Случайно открылось (уже после смерти Блока), что «высокая фразеология» трагического тенора эпохи была и раньше (еще до статей Блока о революции, до «Скифов» и до «Двенадцати») не слишком приемлемой для Сомова, который признавался:
«Блок глуп (я его и по стихам всегда считал глупым), вял, безвкусен и типичной русской культуры, т. е. полукультуры».
Таким образом, не стремясь в своих портретах ни к какой концепции, Сомов (может, против своей воли) создает памятник уходящей эпохе. Его «головки», как выразился о его портретах Бенуа, «будут говорить о … времени». То есть, как отмечает современный искусствовед, «ретроспективный пафос сомовских портретов парадоксально сочетается с одновременной футурологической направленностью: реквием по эпохе обещает ее грядущее археологическое открытие…»
Нашему времени оказалась интересной эта «археология» взыскательных сомовских поисков…

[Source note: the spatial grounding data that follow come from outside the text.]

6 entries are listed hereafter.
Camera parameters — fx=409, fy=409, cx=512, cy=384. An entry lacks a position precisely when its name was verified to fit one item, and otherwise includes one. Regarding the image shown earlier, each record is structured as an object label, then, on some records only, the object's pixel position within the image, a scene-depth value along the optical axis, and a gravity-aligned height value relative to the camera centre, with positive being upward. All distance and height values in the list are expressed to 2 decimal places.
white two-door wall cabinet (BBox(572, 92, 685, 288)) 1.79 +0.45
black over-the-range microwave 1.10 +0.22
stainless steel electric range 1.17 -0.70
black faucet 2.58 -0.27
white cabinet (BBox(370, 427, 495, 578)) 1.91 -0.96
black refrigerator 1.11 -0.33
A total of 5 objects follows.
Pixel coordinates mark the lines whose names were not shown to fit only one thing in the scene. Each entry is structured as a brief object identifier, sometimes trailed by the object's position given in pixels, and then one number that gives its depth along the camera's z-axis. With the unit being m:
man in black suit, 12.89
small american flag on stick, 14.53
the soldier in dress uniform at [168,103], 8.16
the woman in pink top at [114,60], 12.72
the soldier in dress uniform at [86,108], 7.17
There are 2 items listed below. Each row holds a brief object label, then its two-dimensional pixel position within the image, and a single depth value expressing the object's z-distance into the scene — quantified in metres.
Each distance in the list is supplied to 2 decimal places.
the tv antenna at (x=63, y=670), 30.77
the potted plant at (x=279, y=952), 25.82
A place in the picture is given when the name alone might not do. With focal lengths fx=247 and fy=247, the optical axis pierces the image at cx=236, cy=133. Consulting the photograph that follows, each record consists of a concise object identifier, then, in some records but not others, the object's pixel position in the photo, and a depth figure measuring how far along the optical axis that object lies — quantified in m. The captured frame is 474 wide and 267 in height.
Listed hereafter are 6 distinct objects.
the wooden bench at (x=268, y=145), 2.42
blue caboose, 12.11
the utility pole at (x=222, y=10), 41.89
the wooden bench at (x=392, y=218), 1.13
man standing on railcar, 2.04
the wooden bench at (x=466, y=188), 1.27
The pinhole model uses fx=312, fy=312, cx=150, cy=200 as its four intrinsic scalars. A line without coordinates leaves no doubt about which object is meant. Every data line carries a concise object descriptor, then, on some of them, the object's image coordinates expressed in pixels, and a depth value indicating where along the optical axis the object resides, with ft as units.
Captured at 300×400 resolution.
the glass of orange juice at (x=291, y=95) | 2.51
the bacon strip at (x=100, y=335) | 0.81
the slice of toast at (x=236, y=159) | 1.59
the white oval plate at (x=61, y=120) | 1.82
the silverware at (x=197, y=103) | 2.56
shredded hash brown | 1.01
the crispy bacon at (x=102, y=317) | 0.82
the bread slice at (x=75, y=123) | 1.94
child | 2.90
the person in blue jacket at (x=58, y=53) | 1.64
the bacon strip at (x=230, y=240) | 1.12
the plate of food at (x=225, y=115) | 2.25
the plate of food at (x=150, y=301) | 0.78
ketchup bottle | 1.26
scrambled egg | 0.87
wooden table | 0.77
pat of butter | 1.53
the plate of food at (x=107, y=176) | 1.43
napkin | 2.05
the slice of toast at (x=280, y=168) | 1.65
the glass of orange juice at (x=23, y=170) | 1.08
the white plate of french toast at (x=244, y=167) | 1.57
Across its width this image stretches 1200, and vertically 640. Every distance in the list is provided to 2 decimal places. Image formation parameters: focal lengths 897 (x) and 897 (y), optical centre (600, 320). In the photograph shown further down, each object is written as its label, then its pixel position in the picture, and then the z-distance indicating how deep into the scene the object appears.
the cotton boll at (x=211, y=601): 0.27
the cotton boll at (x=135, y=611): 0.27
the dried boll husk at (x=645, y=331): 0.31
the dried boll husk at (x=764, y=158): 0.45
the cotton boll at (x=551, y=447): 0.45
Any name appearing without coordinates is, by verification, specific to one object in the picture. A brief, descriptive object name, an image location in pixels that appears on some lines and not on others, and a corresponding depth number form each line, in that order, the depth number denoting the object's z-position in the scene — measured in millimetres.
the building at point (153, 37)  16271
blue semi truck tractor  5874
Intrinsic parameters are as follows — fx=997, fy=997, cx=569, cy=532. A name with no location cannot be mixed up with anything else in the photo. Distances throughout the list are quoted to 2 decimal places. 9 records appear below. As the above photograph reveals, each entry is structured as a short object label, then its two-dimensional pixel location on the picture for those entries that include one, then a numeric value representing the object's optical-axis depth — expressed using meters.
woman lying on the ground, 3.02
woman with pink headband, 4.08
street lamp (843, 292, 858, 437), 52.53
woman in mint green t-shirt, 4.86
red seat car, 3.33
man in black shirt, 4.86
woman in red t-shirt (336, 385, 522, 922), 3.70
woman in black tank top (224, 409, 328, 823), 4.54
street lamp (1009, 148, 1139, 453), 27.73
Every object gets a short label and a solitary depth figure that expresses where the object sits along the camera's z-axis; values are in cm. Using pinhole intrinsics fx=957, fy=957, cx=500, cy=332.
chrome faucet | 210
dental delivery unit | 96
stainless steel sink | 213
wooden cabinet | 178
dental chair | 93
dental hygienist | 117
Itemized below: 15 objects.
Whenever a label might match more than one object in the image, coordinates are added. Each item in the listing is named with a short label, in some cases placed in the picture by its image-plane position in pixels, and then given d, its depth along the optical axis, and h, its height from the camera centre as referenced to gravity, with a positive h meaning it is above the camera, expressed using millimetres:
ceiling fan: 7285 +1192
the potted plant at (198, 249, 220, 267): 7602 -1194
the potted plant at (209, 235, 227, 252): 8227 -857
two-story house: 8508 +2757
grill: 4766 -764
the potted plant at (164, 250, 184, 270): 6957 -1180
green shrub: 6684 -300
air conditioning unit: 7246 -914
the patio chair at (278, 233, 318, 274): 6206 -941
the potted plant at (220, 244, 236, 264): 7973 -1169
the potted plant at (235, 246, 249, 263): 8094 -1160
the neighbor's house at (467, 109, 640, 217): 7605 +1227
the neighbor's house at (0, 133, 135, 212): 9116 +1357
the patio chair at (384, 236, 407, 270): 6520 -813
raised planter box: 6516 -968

В 1910–1912 г. Сомов пишет новые портреты, которые немало озадачили таких его поклонников, как Грабарь, и ознаменовали новые поиски стиля и новое направление сомовских портретов. Ставший знаменитым портретистом Константин Сомов получает заказы из богатой Москвы и отправляется писать уже не питерских «подруг», а «московских красавиц» или даже «московских франтих». Как формулирует эту перемену современный искусствовед, «героини, тоскующие по музыке утраченного стиля, ушли в прошлое — зато открылась пора стилизованных портретов». Собственно, в стилизации не было для любого мирискусника ничего нового, и если видный советский искусствовед пишет в связи с новыми сомовскими портретами об «углублении кризиса», то позвольте это наблюдение отнести не к ощущениям художника или к его реальному упадку, а лишь к заданной схеме, которой нам позволено будет пренебречь.